Understanding LLMs
In this module, we will conduct a comprehensive overview of large language models, such as ChatGPT. We will explore how these models work, the architecture behind them, and consider their training process. For an Applied AI engineer, knowing how an LLM works is like an electrician knowing how electricity works.
Steps
1. Watch the video of the legendary scientist and lecturer on LLMs (LLM: The Movie)
Questions for lecture 1:
- What are large language models (LLMs) and how do they work?
- How do we get ChatGPT with the help of all the texts on the Internet and a bunch of GPUs?
- What task do LLMs like ChatGPT solve in one step? What is a token?
- What are some examples of tasks that LLMs can perform best?
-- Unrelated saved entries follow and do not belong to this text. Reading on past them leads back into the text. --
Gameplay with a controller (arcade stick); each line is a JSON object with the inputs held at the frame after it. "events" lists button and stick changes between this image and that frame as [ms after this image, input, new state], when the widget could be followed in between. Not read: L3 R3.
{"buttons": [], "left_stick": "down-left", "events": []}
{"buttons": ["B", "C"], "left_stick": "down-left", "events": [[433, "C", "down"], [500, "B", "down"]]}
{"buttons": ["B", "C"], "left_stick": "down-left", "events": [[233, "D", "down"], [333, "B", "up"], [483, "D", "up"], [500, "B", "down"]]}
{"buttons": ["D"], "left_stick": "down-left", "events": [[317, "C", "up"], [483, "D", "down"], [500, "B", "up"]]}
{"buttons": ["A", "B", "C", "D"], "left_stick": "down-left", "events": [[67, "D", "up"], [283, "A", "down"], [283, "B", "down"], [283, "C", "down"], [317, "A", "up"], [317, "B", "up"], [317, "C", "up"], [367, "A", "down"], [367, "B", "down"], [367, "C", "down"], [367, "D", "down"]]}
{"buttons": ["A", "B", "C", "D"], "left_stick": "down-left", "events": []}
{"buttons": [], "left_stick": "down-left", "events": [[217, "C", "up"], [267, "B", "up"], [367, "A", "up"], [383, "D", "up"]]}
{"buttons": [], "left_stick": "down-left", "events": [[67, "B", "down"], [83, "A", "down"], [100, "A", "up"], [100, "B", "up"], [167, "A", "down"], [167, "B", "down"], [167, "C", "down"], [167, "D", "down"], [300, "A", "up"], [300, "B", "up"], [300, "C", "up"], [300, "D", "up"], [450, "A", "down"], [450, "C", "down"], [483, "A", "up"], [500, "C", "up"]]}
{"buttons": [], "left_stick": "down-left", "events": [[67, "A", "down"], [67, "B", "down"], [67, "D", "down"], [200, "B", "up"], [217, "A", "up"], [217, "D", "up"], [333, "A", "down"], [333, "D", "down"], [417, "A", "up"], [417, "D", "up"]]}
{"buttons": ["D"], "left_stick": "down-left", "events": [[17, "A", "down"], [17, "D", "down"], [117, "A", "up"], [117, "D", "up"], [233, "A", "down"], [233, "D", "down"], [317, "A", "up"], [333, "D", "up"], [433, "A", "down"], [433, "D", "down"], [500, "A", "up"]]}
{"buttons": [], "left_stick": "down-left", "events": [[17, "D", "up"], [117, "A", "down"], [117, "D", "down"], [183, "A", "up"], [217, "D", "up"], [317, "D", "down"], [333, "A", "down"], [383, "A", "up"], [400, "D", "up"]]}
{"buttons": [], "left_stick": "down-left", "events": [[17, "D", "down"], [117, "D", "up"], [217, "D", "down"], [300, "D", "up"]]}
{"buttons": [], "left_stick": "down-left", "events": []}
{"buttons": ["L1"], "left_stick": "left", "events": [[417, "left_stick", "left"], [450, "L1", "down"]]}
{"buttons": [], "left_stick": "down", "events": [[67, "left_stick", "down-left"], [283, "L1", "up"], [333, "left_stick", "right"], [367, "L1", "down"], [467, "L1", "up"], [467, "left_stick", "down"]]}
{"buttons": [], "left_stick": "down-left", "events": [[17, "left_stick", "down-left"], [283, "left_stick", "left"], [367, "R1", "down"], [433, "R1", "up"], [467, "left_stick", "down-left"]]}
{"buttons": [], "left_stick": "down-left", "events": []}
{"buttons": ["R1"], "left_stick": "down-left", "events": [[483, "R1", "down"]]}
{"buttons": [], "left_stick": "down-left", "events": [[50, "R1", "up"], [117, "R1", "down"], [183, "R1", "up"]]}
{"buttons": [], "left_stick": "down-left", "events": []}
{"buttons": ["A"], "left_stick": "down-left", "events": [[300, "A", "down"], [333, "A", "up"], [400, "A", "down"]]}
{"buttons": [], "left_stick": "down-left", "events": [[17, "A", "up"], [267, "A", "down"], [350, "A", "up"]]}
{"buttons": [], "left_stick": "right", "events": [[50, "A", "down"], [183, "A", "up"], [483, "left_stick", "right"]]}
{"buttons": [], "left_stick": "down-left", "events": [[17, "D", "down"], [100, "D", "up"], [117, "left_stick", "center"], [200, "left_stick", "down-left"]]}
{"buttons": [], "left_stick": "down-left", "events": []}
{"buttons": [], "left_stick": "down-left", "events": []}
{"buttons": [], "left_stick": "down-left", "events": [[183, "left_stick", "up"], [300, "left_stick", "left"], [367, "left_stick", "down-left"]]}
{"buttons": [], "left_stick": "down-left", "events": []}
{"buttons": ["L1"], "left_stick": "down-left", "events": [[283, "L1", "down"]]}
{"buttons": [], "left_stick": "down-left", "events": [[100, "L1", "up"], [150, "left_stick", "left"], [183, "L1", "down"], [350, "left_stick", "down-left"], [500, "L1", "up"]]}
E1. A denser movie, also without coding/math from February 2025 (LLM: The returning of the Jedi)
Questions for lecture 2:
- How does the pre-training process of language models take place?
- How does the pre-training stage differ from the fine-tuning stage?
- What is reinforcement learning and how is it applicable to LLMs?
- What methods are used to reduce hallucinations and improve the accuracy of LLM responses?
- How do "smart" models differ from traditional LLMs?
- What are "hallucinations" and how to avoid them?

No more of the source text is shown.